== Text section ==

IETF Last Call Gen-Art review of draft-ietf-isis-rfc4971bis-01

[Date Prev][Date Next][Thread Prev][Thread Next][Date Index][Thread Index]

 



I am the assigned Gen-ART reviewer for this draft. The General Area
Review Team (Gen-ART) reviews all IETF documents being processed
by the IESG for the IETF Chair.  Please treat these comments just
like any other last call comments.

For more information, please see the FAQ at
<http://wiki.tools.ietf.org/area/gen/trac/wiki/GenArtfaq>.

Document: draft-ietf-isis-rfc4971bis-01
Reviewer: Dale R. Worley
Review Date: 4 August 2016
IETF LC End Date: 15 August 2016
IESG Telechat date: 18 August 2016

Summary:

This draft is basically ready for publication, but has nits that
should be fixed before publication.

* Editorial items

How is "capability TLV" to be capitalized?  I count the following
occurrences of the different capitalizations:

    24 CAPABILITY(IES) TLV(s)
     5 Capability(ies) TLV(s)
     4 capability(ies) TLV(s)

The practice in other RFCs seems to be "Capability TLV".

This also affects two occurrences of "TLV named CAPABILITY".

Abstract

   This document defines a new optional Intermediate System to
   Intermediate System (IS-IS) TLV named CAPABILITY, formed of multiple
   sub-TLVs, which allows a router to announce its capabilities within
   an IS-IS level or the entire routing domain.

I think s/formed of/containing/ -- the TLV also contains the Router ID
and Flags fields.

2.  IS-IS Router CAPABILITY TLV

   The IS-IS Router CAPABILITY TLV is composed of 1 octet for the type,
   1 octet that specifies the number of bytes in the value field, and a
   variable length value field that starts with 4 octets of Router ID,
   indicating the source of the TLV, and followed by 1 octet of flags.

Should some note be put here that if Capability is used as an extended
TLV, the type and length are increased to 2 bytes?  That is a general
fact about TLVs, of course, but strictly, the above sentence isn't
always correct.  (Or is the "extended" version available only for TLVs
at some higher level of the hierarchy?)

I think s/and followed by/followed by/.  The subject of "followed" is
"4 octets of Router ID", leaving "and" to join "indicating the source
of the TLV" with "followed by 1 octet of flags", which is not a
parallel construction.  Instead, omit "and" to make the construction
"... value field that starts with 4 octets ... followed by ..."

3.  Elements of Procedure

   Router ID sub-TLV [RFC5316] MUST be present in the TLV.  Router
   CAPABILITY TLVs which have a Router ID of 0.0.0.0 and do NOT have the
   IPv6 TE Router ID sub-TLV present MUST be ignored.

===
== Data section ==

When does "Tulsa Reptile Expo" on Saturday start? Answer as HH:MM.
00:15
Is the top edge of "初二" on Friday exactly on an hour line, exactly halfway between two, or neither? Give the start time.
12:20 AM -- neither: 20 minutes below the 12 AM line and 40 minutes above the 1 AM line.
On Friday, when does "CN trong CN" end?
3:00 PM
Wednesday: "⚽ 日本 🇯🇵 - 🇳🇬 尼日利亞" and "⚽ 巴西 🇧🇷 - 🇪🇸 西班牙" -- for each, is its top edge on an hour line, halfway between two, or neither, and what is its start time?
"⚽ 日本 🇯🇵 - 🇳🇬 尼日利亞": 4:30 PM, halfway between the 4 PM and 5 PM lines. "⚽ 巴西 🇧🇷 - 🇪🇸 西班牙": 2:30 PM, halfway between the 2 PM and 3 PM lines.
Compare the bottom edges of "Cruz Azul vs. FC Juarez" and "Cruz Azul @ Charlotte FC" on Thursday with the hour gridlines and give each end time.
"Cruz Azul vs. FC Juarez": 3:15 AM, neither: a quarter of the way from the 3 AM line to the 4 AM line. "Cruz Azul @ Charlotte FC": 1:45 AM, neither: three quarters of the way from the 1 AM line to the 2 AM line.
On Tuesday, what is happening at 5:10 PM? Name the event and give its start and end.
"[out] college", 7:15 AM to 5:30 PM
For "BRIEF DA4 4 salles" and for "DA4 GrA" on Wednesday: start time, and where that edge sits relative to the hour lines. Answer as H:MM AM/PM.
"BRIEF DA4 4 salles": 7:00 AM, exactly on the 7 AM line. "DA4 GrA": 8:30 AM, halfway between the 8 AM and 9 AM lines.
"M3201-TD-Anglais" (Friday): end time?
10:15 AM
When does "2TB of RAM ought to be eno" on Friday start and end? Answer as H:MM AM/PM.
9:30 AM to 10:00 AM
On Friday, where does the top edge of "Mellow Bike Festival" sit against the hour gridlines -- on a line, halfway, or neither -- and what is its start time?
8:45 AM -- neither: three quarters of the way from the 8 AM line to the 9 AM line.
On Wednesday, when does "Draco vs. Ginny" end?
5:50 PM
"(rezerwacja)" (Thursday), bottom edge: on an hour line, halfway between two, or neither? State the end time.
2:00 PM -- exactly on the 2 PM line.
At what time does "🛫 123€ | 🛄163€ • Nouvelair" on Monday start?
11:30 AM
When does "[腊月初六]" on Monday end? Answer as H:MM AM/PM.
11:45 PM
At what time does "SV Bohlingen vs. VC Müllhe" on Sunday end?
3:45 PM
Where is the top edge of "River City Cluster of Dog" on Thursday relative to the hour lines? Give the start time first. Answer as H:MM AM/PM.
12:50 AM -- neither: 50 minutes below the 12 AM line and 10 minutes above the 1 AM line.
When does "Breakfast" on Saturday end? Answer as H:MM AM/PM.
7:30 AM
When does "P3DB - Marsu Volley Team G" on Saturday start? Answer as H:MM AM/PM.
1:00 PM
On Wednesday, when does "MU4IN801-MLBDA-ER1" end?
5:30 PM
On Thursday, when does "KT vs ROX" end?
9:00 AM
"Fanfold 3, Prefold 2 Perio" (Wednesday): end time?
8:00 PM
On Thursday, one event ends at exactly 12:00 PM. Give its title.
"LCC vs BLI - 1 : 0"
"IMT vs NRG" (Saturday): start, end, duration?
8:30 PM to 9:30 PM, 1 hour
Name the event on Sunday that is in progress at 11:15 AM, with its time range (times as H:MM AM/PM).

===

Stated goal 1:
Reproduce everything in the Gen-ART review from "This draft is" down to "24 CAPABILITY(IES) TLV(s)".
Stated goal 2:
Turn everything in the listing from the line containing "Monday end? Answer as H:MM AM/PM." down to the end of the listing into a Markdown table with the columns No. and Line, leaving out blank lines.

Expected output 1:
This draft is basically ready for publication, but has nits that
should be fixed before publication.

* Editorial items

How is "capability TLV" to be capitalized?  I count the following
occurrences of the different capitalizations:

    24 CAPABILITY(IES) TLV(s)

Expected output 2:
| No. | Line |
|---|---|
| 1 | When does "[腊月初六]" on Monday end? Answer as H:MM AM/PM. |
| 2 | 11:45 PM |
| 3 | At what time does "SV Bohlingen vs. VC Müllhe" on Sunday end? |
| 4 | 3:45 PM |
| 5 | Where is the top edge of "River City Cluster of Dog" on Thursday relative to the hour lines? Give the start time first. Answer as H:MM AM/PM. |
| 6 | 12:50 AM -- neither: 50 minutes below the 12 AM line and 10 minutes above the 1 AM line. |
| 7 | When does "Breakfast" on Saturday end? Answer as H:MM AM/PM. |
| 8 | 7:30 AM |
| 9 | When does "P3DB - Marsu Volley Team G" on Saturday start? Answer as H:MM AM/PM. |
| 10 | 1:00 PM |
| 11 | On Wednesday, when does "MU4IN801-MLBDA-ER1" end? |
| 12 | 5:30 PM |
| 13 | On Thursday, when does "KT vs ROX" end? |
| 14 | 9:00 AM |
| 15 | "Fanfold 3, Prefold 2 Perio" (Wednesday): end time? |
| 16 | 8:00 PM |
| 17 | On Thursday, one event ends at exactly 12:00 PM. Give its title. |
| 18 | "LCC vs BLI - 1 : 0" |
| 19 | "IMT vs NRG" (Saturday): start, end, duration? |
| 20 | 8:30 PM to 9:30 PM, 1 hour |
| 21 | Name the event on Sunday that is in progress at 11:15 AM, with its time range (times as H:MM AM/PM). |